In the listing below, locate the line containing "ring pip: (274, 147)" and the line containing "pinky tip: (337, 128)". Output both of them and every line between, exactly as written, and nothing more.

=== Task material ===
*** Block opens ***

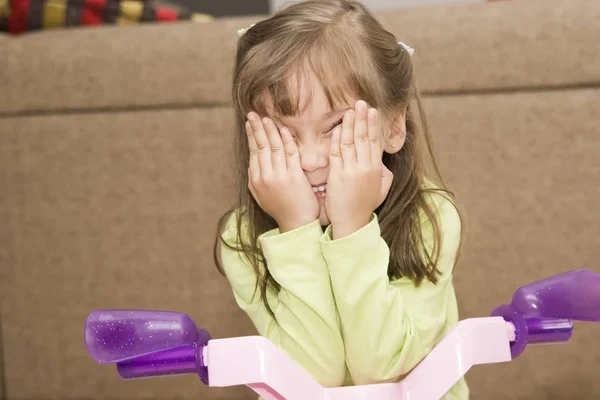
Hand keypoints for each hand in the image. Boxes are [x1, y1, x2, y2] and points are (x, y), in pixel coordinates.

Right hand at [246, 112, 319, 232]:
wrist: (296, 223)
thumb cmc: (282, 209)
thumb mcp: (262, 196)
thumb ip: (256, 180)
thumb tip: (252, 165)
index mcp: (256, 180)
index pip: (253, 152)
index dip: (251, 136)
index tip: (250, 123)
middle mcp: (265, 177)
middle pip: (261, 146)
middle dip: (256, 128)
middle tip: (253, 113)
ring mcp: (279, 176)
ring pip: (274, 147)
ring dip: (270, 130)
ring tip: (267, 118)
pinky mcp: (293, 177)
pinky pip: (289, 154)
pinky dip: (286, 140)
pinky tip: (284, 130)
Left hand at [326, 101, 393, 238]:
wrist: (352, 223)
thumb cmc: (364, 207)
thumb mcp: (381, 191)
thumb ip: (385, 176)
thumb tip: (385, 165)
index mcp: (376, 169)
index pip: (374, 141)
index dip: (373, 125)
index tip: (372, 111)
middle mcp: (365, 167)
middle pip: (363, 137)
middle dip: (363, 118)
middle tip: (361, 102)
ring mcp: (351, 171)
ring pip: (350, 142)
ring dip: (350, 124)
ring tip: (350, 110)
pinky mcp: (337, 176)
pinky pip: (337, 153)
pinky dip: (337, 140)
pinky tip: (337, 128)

*** Block closes ***
*** Block opens ***

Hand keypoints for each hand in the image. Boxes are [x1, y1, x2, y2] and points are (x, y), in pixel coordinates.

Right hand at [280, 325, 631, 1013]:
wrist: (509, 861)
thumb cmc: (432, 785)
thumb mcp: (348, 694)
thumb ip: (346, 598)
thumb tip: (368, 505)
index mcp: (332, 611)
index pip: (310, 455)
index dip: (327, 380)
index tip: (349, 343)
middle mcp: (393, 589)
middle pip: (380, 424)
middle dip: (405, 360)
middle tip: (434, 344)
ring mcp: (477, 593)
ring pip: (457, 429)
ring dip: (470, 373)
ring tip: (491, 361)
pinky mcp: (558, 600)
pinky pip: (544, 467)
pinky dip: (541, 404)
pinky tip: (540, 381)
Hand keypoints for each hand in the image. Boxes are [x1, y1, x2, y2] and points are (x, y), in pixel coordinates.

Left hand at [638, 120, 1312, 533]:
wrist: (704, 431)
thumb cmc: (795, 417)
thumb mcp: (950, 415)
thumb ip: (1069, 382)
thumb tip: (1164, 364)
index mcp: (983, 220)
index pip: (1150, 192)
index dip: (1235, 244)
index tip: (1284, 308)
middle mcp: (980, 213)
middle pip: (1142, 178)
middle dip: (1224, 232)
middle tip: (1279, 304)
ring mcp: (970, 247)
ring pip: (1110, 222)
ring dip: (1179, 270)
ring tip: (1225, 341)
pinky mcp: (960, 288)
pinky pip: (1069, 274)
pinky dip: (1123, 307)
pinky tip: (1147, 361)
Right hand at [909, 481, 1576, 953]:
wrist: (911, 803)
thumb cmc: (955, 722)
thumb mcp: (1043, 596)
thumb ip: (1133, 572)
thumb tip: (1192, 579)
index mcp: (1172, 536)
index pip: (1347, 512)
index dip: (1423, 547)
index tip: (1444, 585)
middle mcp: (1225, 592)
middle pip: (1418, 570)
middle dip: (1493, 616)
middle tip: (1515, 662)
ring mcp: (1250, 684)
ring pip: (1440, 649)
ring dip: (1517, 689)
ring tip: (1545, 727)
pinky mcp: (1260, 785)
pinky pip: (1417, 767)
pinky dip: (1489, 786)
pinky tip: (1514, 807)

*** Block closes ***

=== Solution for this problem ===
ring pip: (274, 147)
ring dip: (270, 130)
ring tip: (267, 118)
pinky mcp: (293, 177)
pinky pip: (289, 154)
pinky dip: (286, 140)
pinky tip: (284, 130)
Left hand at [326, 101, 393, 238]:
wrist: (352, 223)
thumb cmc: (364, 207)
thumb mcp: (381, 191)
thumb ip: (385, 176)
thumb tip: (385, 165)
index mcp: (376, 169)
index pip: (374, 141)
index dip: (373, 125)
index tip: (372, 111)
middle mcp: (365, 167)
middle pip: (363, 137)
middle dip: (363, 118)
middle tip: (361, 102)
ring mcp: (351, 171)
ring pip: (350, 142)
ring dip: (350, 124)
ring tip: (350, 110)
pinky mcp: (337, 176)
pinky pip: (337, 153)
pinky dip: (337, 140)
pinky tip: (337, 128)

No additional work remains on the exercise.